Considerable hematological changes, following experimental infection with A.salmonicida were observed in the present study. Fish in infected group showed significantly lower RBC values in 7th and 21th days. Significantly lower hematocrit values noted from the 7th day to the end of the experimental infection, a significant decrease in hemoglobin concentrations in infected fish were reported only in 21th day. The results indicated that the total numbers of RBC, Hgb and hematocrit percentages were affected by the experimental infection. Similarly decreased RBC, hemoglobin and hematocrit values in cultured Nile tilapia, infected with Aeromonas bacteria (Lema et al., 2021), in rainbow trout infected with Aeromonas species (Řehulka, 2002) and in common Carp, infected with A. hydrophila (Harikrishnan et al., 2003) were previously reported. Significant decrease, observed in red blood parameters, such as erythrocyte count, hemoglobin concentration and hematocrit values are considered as the signs of anemia (Witeska, 2015). In the present study, although a decreasing tendency reported for RBC values, and hematocrit percentages in all days due to the influence of infection, significantly lower values of all these three parameters, RBC, hematocrit and hemoglobin together, that indicates an anemia in infected fishes only occurred 21 days post infection.

In most studies, fluctuating hemoglobin concentrations in infected fish during a bacterial disease were previously reported. Witeska et al. (2007) reported a gradually decrease of hemoglobin content on day 1 in juvenile carp after infection with A. veronii bt. Sobria in two different diets tested, they also determined extremely low values for hemoglobin in both groups on day 8 which the symptoms were fully developed and finally slightly increasing values on day 15.

Following an artificial infection with E. tarda in Koi carp, a significant decrease in the total hemoglobin content in the infected group were detected on 3, 6, 9 and 12 day post infection. On the 15th day of infection, an increasing trend in hemoglobin values observed and values returned to the pre-injection level (Rajapakshe et al., 2012).

The fact that the hemoglobin value increased only on the 21st day of the infection and no change was observed on the other days in the present study, could be considered as an indication that the severity of the infection in fish increased on the 21th day. Mortality, occurred on 21th day, supports this situation.

(Records supplied)
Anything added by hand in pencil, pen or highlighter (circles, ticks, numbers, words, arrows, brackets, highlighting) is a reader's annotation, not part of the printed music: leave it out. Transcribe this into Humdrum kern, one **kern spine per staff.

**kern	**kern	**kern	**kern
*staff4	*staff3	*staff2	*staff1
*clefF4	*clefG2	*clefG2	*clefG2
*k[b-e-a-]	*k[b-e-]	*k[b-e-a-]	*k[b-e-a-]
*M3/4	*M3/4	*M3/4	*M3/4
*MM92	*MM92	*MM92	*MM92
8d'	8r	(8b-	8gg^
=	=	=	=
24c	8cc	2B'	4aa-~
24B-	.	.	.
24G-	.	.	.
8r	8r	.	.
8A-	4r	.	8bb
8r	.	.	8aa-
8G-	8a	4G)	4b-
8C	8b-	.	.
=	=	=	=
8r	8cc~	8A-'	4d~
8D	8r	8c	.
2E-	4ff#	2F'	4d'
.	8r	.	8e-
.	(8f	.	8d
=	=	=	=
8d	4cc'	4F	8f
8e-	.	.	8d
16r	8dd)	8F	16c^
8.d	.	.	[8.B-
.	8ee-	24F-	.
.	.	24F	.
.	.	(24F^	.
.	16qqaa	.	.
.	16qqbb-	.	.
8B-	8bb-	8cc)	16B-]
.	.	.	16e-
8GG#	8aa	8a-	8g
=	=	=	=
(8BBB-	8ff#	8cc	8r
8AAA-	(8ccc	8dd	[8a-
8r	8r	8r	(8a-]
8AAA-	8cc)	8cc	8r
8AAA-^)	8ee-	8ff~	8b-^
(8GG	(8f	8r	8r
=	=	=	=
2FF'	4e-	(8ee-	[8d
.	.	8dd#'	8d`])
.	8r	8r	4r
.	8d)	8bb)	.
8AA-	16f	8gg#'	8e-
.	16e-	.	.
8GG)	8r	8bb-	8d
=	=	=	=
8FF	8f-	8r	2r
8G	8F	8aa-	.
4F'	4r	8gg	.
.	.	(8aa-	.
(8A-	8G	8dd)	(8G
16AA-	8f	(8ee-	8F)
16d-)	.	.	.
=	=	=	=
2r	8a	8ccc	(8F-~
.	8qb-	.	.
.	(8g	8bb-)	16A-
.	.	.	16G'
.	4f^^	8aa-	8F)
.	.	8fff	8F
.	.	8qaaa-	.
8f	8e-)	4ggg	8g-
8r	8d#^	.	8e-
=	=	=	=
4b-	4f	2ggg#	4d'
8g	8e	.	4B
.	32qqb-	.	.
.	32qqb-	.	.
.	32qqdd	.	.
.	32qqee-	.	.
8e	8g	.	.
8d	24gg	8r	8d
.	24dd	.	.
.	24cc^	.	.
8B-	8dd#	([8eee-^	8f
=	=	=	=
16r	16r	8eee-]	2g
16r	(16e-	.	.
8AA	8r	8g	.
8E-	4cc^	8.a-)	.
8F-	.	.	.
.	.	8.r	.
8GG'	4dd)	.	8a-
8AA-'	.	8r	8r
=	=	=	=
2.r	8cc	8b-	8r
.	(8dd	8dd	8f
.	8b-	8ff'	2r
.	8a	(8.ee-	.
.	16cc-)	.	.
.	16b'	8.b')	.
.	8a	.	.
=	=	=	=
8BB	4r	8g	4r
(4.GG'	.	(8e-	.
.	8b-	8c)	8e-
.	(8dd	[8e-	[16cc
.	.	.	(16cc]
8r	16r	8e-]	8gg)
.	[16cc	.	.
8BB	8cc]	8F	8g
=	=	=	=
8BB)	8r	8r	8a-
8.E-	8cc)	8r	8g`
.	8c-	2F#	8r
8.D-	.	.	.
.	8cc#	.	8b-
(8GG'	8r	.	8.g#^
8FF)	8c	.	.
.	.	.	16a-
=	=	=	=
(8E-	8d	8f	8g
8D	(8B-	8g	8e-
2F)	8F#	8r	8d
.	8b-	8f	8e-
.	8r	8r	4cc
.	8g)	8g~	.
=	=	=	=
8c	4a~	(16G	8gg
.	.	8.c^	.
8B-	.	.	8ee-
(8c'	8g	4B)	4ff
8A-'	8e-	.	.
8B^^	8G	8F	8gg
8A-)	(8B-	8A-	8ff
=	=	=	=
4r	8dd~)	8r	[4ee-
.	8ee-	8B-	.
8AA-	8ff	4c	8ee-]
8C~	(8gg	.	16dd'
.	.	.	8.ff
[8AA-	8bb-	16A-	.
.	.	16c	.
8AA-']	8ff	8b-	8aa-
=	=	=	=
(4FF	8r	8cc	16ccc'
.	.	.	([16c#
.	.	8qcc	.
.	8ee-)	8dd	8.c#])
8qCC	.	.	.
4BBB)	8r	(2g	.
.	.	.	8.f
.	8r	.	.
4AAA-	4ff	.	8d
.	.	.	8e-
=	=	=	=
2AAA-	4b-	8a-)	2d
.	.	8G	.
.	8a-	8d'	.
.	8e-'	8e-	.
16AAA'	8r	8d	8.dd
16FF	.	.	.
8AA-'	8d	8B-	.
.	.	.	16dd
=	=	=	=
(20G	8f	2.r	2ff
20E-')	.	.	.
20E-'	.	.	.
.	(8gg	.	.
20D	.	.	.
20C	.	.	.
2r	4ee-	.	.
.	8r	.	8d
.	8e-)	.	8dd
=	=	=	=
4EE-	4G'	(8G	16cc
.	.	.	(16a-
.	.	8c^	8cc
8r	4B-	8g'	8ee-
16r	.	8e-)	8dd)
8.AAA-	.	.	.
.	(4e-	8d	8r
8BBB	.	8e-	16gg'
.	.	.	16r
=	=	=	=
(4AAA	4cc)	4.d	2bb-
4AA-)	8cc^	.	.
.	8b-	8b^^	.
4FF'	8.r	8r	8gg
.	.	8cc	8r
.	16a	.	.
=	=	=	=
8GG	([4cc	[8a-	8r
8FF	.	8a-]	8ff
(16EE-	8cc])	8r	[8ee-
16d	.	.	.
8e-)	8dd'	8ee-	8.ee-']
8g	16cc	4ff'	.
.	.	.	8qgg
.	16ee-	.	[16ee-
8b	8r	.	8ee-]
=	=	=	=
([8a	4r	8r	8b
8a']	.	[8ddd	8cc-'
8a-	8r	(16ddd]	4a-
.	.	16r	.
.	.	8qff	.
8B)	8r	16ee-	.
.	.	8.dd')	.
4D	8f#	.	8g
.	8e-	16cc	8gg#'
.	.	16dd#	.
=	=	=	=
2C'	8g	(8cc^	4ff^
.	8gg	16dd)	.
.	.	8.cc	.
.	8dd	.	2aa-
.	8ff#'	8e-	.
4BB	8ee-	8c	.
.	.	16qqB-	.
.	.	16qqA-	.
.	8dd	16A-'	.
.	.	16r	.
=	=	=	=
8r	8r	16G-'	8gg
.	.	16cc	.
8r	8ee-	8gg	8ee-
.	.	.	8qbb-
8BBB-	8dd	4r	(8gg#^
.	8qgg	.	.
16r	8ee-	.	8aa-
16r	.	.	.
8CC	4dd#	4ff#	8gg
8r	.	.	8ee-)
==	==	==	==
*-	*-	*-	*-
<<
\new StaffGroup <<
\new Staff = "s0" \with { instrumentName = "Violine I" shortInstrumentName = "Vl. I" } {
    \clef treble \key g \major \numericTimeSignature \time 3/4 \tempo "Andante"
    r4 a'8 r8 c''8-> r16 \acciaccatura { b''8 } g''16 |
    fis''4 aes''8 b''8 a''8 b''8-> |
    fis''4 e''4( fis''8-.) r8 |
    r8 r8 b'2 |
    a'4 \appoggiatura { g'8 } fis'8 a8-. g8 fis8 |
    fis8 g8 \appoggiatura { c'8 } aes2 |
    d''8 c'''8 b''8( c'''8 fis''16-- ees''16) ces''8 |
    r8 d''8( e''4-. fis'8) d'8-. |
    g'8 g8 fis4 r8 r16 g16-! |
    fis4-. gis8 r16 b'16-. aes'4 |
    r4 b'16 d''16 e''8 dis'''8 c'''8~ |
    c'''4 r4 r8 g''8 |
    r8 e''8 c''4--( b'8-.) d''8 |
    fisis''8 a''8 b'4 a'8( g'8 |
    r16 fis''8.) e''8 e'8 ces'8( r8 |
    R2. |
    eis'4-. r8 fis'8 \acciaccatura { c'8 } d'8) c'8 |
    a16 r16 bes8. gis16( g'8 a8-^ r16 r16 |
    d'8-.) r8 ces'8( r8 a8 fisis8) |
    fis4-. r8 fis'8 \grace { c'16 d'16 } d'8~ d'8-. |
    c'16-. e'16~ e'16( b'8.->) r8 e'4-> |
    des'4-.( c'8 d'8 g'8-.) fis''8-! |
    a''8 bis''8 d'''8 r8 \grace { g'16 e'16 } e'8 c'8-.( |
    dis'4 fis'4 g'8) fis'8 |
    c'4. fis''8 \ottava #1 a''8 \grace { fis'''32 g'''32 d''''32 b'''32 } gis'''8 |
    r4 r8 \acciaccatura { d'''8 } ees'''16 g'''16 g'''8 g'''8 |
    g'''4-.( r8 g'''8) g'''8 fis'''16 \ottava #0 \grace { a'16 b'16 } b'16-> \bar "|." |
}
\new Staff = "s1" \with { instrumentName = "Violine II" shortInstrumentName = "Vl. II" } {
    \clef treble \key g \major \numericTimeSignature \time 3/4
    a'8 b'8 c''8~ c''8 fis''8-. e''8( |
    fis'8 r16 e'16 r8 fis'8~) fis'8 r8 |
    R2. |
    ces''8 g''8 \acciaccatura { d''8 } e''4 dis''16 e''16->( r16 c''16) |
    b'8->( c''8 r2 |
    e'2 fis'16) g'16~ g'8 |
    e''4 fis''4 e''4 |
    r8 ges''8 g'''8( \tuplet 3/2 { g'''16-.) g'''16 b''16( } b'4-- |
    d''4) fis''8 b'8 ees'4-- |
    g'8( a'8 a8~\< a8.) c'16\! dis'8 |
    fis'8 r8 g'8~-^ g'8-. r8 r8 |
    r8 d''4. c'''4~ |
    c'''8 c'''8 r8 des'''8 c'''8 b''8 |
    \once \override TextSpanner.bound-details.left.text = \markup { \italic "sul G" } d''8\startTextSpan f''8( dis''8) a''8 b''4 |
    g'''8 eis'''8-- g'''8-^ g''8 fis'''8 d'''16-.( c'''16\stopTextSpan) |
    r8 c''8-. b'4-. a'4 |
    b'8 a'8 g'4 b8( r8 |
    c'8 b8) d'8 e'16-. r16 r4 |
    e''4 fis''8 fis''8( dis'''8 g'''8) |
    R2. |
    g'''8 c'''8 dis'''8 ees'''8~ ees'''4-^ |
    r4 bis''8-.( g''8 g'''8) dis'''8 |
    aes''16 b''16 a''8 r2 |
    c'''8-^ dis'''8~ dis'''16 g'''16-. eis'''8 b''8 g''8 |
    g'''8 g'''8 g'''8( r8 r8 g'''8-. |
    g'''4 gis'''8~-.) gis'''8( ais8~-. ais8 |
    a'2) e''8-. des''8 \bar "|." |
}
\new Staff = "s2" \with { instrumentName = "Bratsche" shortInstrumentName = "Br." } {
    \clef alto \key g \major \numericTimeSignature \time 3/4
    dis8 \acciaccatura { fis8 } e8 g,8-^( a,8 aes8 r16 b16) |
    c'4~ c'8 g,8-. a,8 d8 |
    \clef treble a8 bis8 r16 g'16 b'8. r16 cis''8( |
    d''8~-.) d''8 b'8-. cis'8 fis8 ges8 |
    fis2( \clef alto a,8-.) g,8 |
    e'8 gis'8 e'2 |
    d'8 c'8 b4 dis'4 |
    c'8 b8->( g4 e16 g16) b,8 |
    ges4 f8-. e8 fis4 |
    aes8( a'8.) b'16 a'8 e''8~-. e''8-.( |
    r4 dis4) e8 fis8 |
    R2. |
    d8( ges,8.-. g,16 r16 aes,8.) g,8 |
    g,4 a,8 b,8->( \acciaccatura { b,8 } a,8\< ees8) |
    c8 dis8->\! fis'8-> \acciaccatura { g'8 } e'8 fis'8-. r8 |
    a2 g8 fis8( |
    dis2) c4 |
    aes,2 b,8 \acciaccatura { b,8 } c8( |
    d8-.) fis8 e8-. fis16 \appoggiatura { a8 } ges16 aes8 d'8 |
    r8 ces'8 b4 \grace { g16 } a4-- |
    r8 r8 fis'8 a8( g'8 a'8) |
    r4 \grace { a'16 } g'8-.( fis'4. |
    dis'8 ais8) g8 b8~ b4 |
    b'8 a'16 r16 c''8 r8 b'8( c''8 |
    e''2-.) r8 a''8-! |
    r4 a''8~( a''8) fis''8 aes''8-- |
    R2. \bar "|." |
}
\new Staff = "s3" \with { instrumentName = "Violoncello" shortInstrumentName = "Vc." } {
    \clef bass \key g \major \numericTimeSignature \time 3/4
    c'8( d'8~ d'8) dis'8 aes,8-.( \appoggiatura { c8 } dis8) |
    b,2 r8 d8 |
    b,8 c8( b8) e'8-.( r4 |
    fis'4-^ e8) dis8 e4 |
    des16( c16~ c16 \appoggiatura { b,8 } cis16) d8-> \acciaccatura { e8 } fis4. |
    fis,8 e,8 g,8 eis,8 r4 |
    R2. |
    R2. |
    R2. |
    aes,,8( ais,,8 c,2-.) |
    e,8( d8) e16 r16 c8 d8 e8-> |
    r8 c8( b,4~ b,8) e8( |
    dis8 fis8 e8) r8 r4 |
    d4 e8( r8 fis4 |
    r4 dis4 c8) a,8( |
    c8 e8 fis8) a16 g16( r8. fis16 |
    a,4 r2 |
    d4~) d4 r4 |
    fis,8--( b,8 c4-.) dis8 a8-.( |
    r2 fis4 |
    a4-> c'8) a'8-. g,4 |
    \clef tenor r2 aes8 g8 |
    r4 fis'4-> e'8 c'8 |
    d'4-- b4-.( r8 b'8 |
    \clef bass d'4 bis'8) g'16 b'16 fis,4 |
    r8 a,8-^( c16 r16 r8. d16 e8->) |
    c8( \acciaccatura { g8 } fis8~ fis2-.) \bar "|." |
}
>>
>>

(Questions)
1. Do the following statements agree with the fish hematology passage? Answer yes or no for each, quoting the words of the passage that decide it. (a) Infected fish had significantly lower hematocrit values from the 7th day to the end of the infection. (b) In the Koi carp study, hemoglobin values on the 15th day stayed below the pre-injection level. (c) Mortality occurred on the 21st day.
2. Summarize the fish hematology passage in three sentences.

(Answer set)
1.
(a) Yes: "Significantly lower hematocrit values noted from the 7th day to the end of the experimental infection"
(b) No: "On the 15th day of infection, an increasing trend in hemoglobin values observed and values returned to the pre-injection level"
(c) Yes: "Mortality, occurred on 21th day"

2. Experimental infection with A. salmonicida lowered red blood cell counts, hematocrit, and hemoglobin in fish, and significant decreases in these parameters are considered signs of anemia. Red blood cell counts and hematocrit tended to fall throughout the infection, but all three parameters were significantly lower together only 21 days after infection, when mortality also occurred. Earlier studies of bacterial infections in fish reported fluctuating hemoglobin levels, including carp infected with A. veronii and Koi carp infected with E. tarda, where hemoglobin fell and later rose again.